Reviews

The Forest review – Florian Zeller returns with a gripping affair

Toby Stephens, Paul McGann, Gina McKee and Angel Coulby lead the cast of the Hampstead Theatre world premiere

Sarah Crompton

Sarah Crompton

| London |

15 February 2022

Toby Stephens and Finbar Lynch
Toby Stephens and Finbar Lynch
© The Other Richard

In the plays of Florian Zeller, nothing is quite as it seems. Beneath the surface of respectable middle-class family life, emotions and delusions bubble and boil. What seems like a perfect picture of reality, fractures into many shards.

The works for which the French dramatist is best known – The Father, The Mother and The Son – featured a man with dementia, a woman with depression, and a teenager on the edge of a breakdown. In each case, scenes were repeated with slightly different emphasis, a psychological state recreated through subtle shifts and twists in the narrative action.

Zeller is up to similar games in The Forest – the first of his works to be premiered in English, translated by his long-time collaborator Christopher Hampton. Here, the very nature of truth itself appears to be under the microscope. The question "Do you tell the truth?" runs through the opening scenes like a repeated refrain.

The set-up couldn't be more naturalistic. Pierre comes home to his wife Laurence (Gina McKee) and their immaculate Parisian home to discover that their daughter has left her boyfriend, because she cannot forgive the fact that he is having an affair. Pierre's reaction is strangely muted, and we quickly discover why. But the cast list indicates a more schematic state of affairs: there is Man 1 and Man 2; both are Pierre and they are played by two different actors, Toby Stephens and Paul McGann, who are both having an affair with Girlfriend, played by Angel Coulby.

There's also a sinister Man in Black (Finbar Lynch) who may or may not represent Death, and the place we appear to be living is inside the Man's anxious mind as the pressure of his lying shatters him to the point where he is lost in a forest of desire, murder and madness, while his wife looks on with semi-comprehending sympathy.

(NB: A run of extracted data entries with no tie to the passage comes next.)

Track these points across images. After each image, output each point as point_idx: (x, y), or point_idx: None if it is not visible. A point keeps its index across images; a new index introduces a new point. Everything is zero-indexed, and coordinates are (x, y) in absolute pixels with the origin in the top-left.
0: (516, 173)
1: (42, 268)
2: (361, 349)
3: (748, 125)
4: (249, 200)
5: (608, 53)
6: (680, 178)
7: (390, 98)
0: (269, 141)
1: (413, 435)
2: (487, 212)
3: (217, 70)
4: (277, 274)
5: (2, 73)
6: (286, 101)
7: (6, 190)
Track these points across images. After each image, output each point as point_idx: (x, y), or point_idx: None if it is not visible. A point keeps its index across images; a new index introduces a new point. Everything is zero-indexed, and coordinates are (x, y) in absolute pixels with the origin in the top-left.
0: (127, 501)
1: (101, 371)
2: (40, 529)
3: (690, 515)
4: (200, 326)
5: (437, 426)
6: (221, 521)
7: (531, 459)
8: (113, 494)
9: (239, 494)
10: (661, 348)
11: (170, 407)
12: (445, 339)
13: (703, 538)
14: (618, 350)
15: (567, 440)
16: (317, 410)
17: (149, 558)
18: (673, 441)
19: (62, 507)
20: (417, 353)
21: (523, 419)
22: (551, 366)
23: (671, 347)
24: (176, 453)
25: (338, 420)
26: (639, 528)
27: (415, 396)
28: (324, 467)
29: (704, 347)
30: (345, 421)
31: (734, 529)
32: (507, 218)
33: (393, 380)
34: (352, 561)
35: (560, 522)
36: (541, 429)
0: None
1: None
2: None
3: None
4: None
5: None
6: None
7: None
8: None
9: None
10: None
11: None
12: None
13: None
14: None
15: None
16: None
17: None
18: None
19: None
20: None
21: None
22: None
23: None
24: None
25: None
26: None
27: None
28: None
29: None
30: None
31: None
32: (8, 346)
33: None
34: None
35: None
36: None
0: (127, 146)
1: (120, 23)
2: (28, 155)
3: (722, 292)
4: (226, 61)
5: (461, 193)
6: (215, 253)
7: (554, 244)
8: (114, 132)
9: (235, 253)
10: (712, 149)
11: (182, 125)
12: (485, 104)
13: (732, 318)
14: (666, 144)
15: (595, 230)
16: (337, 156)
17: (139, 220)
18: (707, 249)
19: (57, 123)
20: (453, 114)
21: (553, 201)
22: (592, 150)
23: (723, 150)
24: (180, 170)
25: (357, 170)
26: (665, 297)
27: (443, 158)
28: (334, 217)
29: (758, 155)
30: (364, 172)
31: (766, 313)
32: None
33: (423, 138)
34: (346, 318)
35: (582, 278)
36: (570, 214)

Or it may all be real, and Lynch (sinister and excellent) may in fact be a policeman or a psychiatrist. All this confusion and slipperiness is reflected in Anna Fleischle's sleek set, which creates three rooms for different encounters across the Hampstead stage. Even the interior design is subject to change: the main room (Pierre's flat) gradually fills with flowers as a painting turns into a sensual recreation of the mistress.

As scenes repeat, with different emphasis, and characters slide from one setting to another with different intent, there is a strong whiff of the psychological thriller, not to mention Fatal Attraction since in one version of events the girlfriend becomes a distinct bunny boiler, making anonymous phone calls and threatening to expose the man to his wife. She also takes on the persona of Banquo's Ghost, appearing as a blood smeared presence in his living room.

It's all clever and quite intriguing, but it's not that deep. The idea that an affair is the ultimate betrayal both of others and self is hardly revelatory, even if the way the notion is worked out here is unusual. The parts of the women are also, oddly for Zeller who has created memorably rich female characters, incredibly underwritten so both fall into stereotype with sensual Coulby gratuitously (briefly) topless, and McKee stuck in frozen understanding.

Still, at 80-minutes [[The Forest[[ doesn't linger long enough for you to lose interest. Jonathan Kent directs with a cool elegance, coaxing the anxiety that lies beneath to the surface of Stephens' performance while letting McGann remain more impassive and unreadable. It's gripping enough, but not vintage Zeller.